# ZUCCHINI BREAD



## NorthernWinos (Sep 13, 2006)

Tired of the neighbors locking their doors when you show up with more Zucchini?????
<center>OR</center>
Are you tired of locking your doors when the neighbors show up with more Zucchini????

Here is a nice Zucchini Bread recipe...wrapped well with foil and plastic bag it will keep in the freezer for a year, so you'll always have something on hand for when you can face the neighbors again...

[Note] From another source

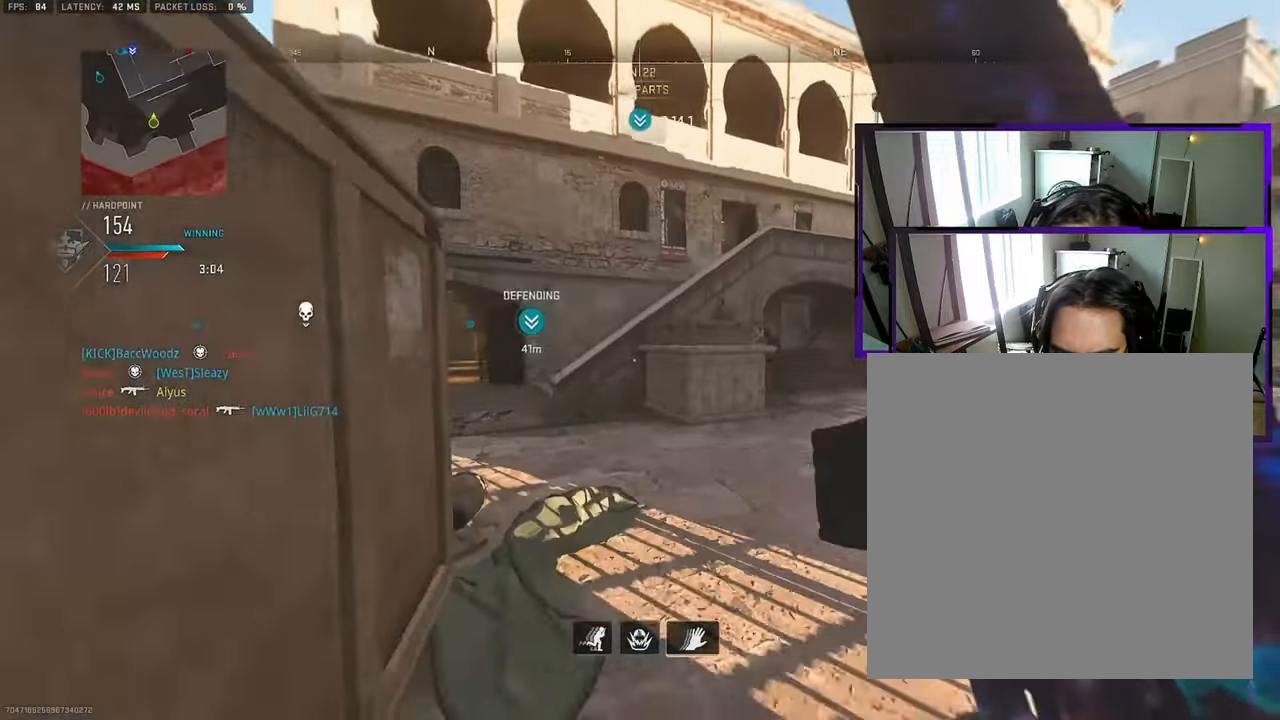
Gameplay with a controller (PlayStation layout); each line is a JSON object with the inputs held at the frame after it. "events" lists button and stick changes between this image and that frame as [ms after this image, input, new state], when the widget could be followed in between. Not read: L1 L2 R1 R2.
{"buttons": ["L3"], "left_stick": "up", "right_stick": "center", "events": [[17, "right_stick", "left"], [117, "L3", "up"], [117, "left_stick", "up"], [117, "right_stick", "center"], [183, "L3", "down"], [217, "right_stick", "right"], [367, "CROSS", "down"], [367, "L3", "up"], [383, "right_stick", "center"], [450, "CROSS", "up"], [500, "L3", "down"]]}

<center>ZUCCHINI BREAD</center>

BEAT:
-3 EGGS
-2 CUPS SUGAR
-3 TEASPOONS VANILLA
-1 CUP OIL
-3 TEASPOONS CINNAMON
ADD:
-1 TEASPOON BAKING POWDER
-1 TEASPOON SODA
-1 TEASPOON SALT
-3 CUPS GRATED ZUCCHINI
-1 CUP WALNUTS
-1 CUPS RAISINS
MIX: 
-3 CUPS FLOUR

SPOON INTO BREAD PANS AND BAKE AT 350* FOR 50-60 MINUTES OR UNTIL DONE....DEPENDING ON SIZE OF LOAF PAN.
MAKES 3 SMALL LOAVES...



ENJOY!!!


----------



## Waldo (Sep 13, 2006)

Going to have to try that wino...could you use the same recipe and substitute with Pumpkin


----------



## NorthernWinos (Sep 13, 2006)

Think you could use pumpkin and maybe some drained pineapple with it.....
Goggle Pumpkin Bread Recipes and see what you get there...
I have a recipe for carrot bread with drained crushed pineapple and coconut..it is also mighty good and freezes for a very long time...


----------



## Wade E (Sep 13, 2006)

I love all those breads and muffins UMMMMMMMMMMM!


----------



## Waldo (Sep 13, 2006)

I just cant imagine making something like that and it ever making it to the freezer...just ain't gonna happen around me


----------



## grapeman (Sep 13, 2006)

Waldo, remember you don't have room in the freezer right now anyway 'cause it's full of muscadines.


----------



## pkcook (Sep 13, 2006)

Pumpkins will be in very soon and that recipe sounds like it would be just the thing.


----------



## peterCooper (Sep 13, 2006)

Zucchini bread is gooooooood!!!!!


----------



## pkcook (Sep 14, 2006)

My mom made a zucchini/apple pie (no apples) and it was very hard to tell the difference from an apple. Even the texture was the same. Them zucs are a universal veggy!


----------